## PROBLEM STATEMENT
Reproduce every one of the following lines verbatim, without adding, dropping, or altering anything.
☆ ☆ ☆ ☆ ☆ ☆ ☆
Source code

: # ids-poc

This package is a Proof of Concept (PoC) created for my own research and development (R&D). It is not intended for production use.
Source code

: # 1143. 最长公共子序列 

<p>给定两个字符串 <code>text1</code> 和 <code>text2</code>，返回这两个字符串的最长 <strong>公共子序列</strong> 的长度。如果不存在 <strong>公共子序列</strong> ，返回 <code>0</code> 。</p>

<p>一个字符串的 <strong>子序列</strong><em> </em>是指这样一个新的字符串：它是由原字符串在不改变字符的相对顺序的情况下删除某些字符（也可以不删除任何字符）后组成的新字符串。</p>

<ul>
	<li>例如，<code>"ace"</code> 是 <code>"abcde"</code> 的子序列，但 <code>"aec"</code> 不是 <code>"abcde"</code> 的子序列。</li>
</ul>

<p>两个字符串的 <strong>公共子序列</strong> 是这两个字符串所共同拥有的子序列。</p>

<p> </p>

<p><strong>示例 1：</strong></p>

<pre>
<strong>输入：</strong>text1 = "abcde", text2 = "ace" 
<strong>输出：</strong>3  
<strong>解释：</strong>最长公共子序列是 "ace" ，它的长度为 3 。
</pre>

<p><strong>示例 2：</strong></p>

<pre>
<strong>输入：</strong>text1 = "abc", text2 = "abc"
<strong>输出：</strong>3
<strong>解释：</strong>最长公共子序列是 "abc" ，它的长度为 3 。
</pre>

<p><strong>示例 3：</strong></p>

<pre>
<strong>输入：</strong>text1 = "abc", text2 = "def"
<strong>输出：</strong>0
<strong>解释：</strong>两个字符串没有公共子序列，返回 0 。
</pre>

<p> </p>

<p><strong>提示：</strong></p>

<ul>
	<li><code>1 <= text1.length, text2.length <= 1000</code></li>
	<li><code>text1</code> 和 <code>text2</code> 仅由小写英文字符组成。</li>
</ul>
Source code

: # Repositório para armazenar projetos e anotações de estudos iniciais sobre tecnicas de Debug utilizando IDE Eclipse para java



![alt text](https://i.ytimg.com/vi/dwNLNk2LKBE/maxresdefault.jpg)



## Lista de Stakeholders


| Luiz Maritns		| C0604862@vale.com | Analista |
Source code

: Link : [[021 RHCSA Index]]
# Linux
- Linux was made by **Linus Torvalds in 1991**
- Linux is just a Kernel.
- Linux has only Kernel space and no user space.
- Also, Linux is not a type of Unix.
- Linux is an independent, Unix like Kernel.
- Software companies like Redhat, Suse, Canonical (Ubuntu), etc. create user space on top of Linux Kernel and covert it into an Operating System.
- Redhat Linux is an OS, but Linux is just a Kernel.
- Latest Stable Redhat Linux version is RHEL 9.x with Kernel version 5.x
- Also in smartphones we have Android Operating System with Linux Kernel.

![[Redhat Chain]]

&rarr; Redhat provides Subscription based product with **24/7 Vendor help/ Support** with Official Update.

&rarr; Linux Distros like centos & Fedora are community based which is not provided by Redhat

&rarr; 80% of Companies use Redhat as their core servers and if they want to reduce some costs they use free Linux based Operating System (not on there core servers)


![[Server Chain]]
☆ ☆ ☆ ☆ ☆ ☆ ☆
## EXPECTED ANSWER
Source code

: # ids-poc

This package is a Proof of Concept (PoC) created for my own research and development (R&D). It is not intended for production use.
Source code

: # 1143. 最长公共子序列 

<p>给定两个字符串 <code>text1</code> 和 <code>text2</code>，返回这两个字符串的最长 <strong>公共子序列</strong> 的长度。如果不存在 <strong>公共子序列</strong> ，返回 <code>0</code> 。</p>

<p>一个字符串的 <strong>子序列</strong><em> </em>是指这样一个新的字符串：它是由原字符串在不改变字符的相对顺序的情况下删除某些字符（也可以不删除任何字符）后组成的新字符串。</p>

<ul>
	<li>例如，<code>"ace"</code> 是 <code>"abcde"</code> 的子序列，但 <code>"aec"</code> 不是 <code>"abcde"</code> 的子序列。</li>
</ul>

<p>两个字符串的 <strong>公共子序列</strong> 是这两个字符串所共同拥有的子序列。</p>

<p> </p>

<p><strong>示例 1：</strong></p>

<pre>
<strong>输入：</strong>text1 = "abcde", text2 = "ace" 
<strong>输出：</strong>3  
<strong>解释：</strong>最长公共子序列是 "ace" ，它的长度为 3 。
</pre>

<p><strong>示例 2：</strong></p>

<pre>
<strong>输入：</strong>text1 = "abc", text2 = "abc"
<strong>输出：</strong>3
<strong>解释：</strong>最长公共子序列是 "abc" ，它的长度为 3 。
</pre>

<p><strong>示例 3：</strong></p>

<pre>
<strong>输入：</strong>text1 = "abc", text2 = "def"
<strong>输出：</strong>0
<strong>解释：</strong>两个字符串没有公共子序列，返回 0 。
</pre>

<p> </p>

<p><strong>提示：</strong></p>

<ul>
	<li><code>1 <= text1.length, text2.length <= 1000</code></li>
	<li><code>text1</code> 和 <code>text2</code> 仅由小写英文字符组成。</li>
</ul>
Source code

: # Repositório para armazenar projetos e anotações de estudos iniciais sobre tecnicas de Debug utilizando IDE Eclipse para java



![alt text](https://i.ytimg.com/vi/dwNLNk2LKBE/maxresdefault.jpg)



## Lista de Stakeholders


| Luiz Maritns		| C0604862@vale.com | Analista |
Source code

: Link : [[021 RHCSA Index]]
# Linux
- Linux was made by **Linus Torvalds in 1991**
- Linux is just a Kernel.
- Linux has only Kernel space and no user space.
- Also, Linux is not a type of Unix.
- Linux is an independent, Unix like Kernel.
- Software companies like Redhat, Suse, Canonical (Ubuntu), etc. create user space on top of Linux Kernel and covert it into an Operating System.
- Redhat Linux is an OS, but Linux is just a Kernel.
- Latest Stable Redhat Linux version is RHEL 9.x with Kernel version 5.x
- Also in smartphones we have Android Operating System with Linux Kernel.

![[Redhat Chain]]

&rarr; Redhat provides Subscription based product with **24/7 Vendor help/ Support** with Official Update.

&rarr; Linux Distros like centos & Fedora are community based which is not provided by Redhat

&rarr; 80% of Companies use Redhat as their core servers and if they want to reduce some costs they use free Linux based Operating System (not on there core servers)


![[Server Chain]]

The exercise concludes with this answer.